Reste que les lignes de fracture entre identitaires et marinistes sont nombreuses : les uns défendent les « patries charnelles », les autres sont ja­cobins ; les uns se battent pour la dé­fense de la civilisation européenne quand les autres estiment qu’il n’est de civilisation que française ; et les identitaires ne sont pas réputés être particulièrement étatistes.
Sans parler de leur conception de la nationalité, qui n’a rien à voir avec celle, « républicaine », de Marine Le Pen.

Alter-Européen plutôt qu’européiste
Contacté par « Minute », Philippe Vardon, qui semble ne vouloir fâcher personne, feint de s’étonner de notre étonnement. « Je ne suis pas le premier identitaire à rejoindre le RBM. D’autres l’ont déjà fait et participent aux campagnes municipales. » Certes, Arnaud Naudin, responsable de l’agence d’in­formation identitaire Novopress, participe à la campagne de Robert Mé­nard à Béziers. Sauf qu’il est plus difficile à un cadre de l’importance de Vardon de dire qu’il a vu de la lumière et qu’il est entré.

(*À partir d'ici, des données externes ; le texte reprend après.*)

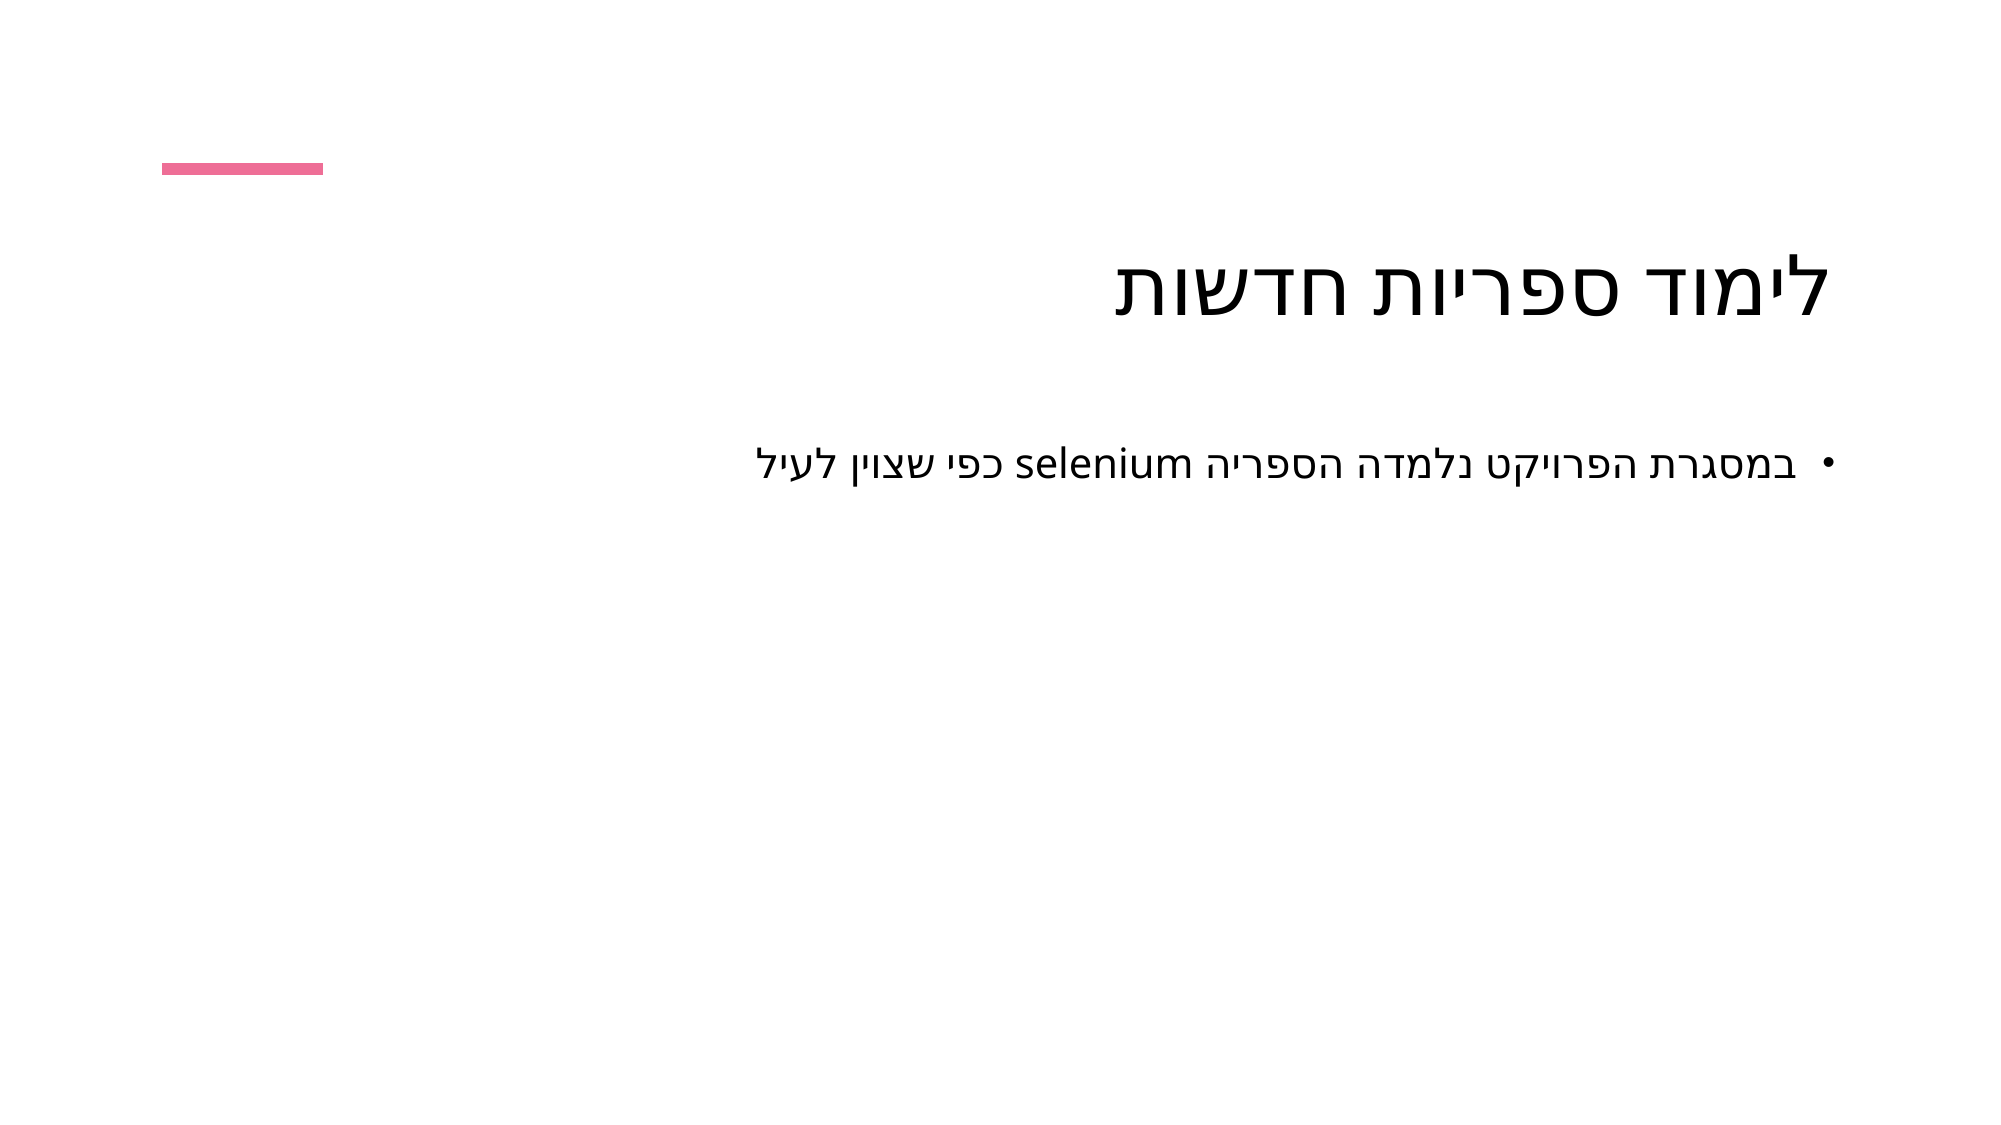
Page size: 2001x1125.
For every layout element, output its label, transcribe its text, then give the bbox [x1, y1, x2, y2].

Questionné sur son régionalisme, Vardon explique : « J’ai déjà répondu à Marie Christine Arnautu dans “Nice Matin“ : être régionaliste, ce n’est pas être indépendantiste. D’ailleurs, dans son livre Français d’abord, Le Pen lui-même s’affirmait régionaliste ! » Mais d’ajouter aussitôt, comme s’il craignait d’avoir proféré un gros mot : « Je préfère néanmoins me définir comme un enraciné. »
Et sur le fait qu’il soit ce qu’au FN on appelle un « européiste » ? Réponse de Vardon : « S’il est évident que je suis profondément attaché à l’Europe comme civilisation, je ne critique pas le jacobinisme de Paris pour aller me prosterner devant celui de Bruxelles ! Et j’a­vais fait campagne contre le Traité constitutionnel européen ! Je me considère comme un alter-Européen et me si­tue sur une ligne très proche de celle du géopolitologue Aymeric Chauprade qui vient de rejoindre le FN. »
Et Vardon de clore le débat, un brin agacé : « Il y a certainement moins de différences entre Florian Philippot et moi qu’entre NKM et Lionnel Luca ou Montebourg et Ayrault ! » Là, on tient le pari ! Pour parler clairement, Vardon représente à peu près tout ce que Philippot déteste…
Il reste donc désormais à savoir quel impact cette adhésion au Rassemblement Bleu Marine peut avoir – et notamment si elle en annonce d’au­tres – et quelles vont être les réactions au sein du FN. De Saint-Cloud à Nanterre mais surtout à Nice, où Marie-Christine Arnautu, à qui il a tendu la main à plusieurs re­prises, va devoir composer. Ou pas.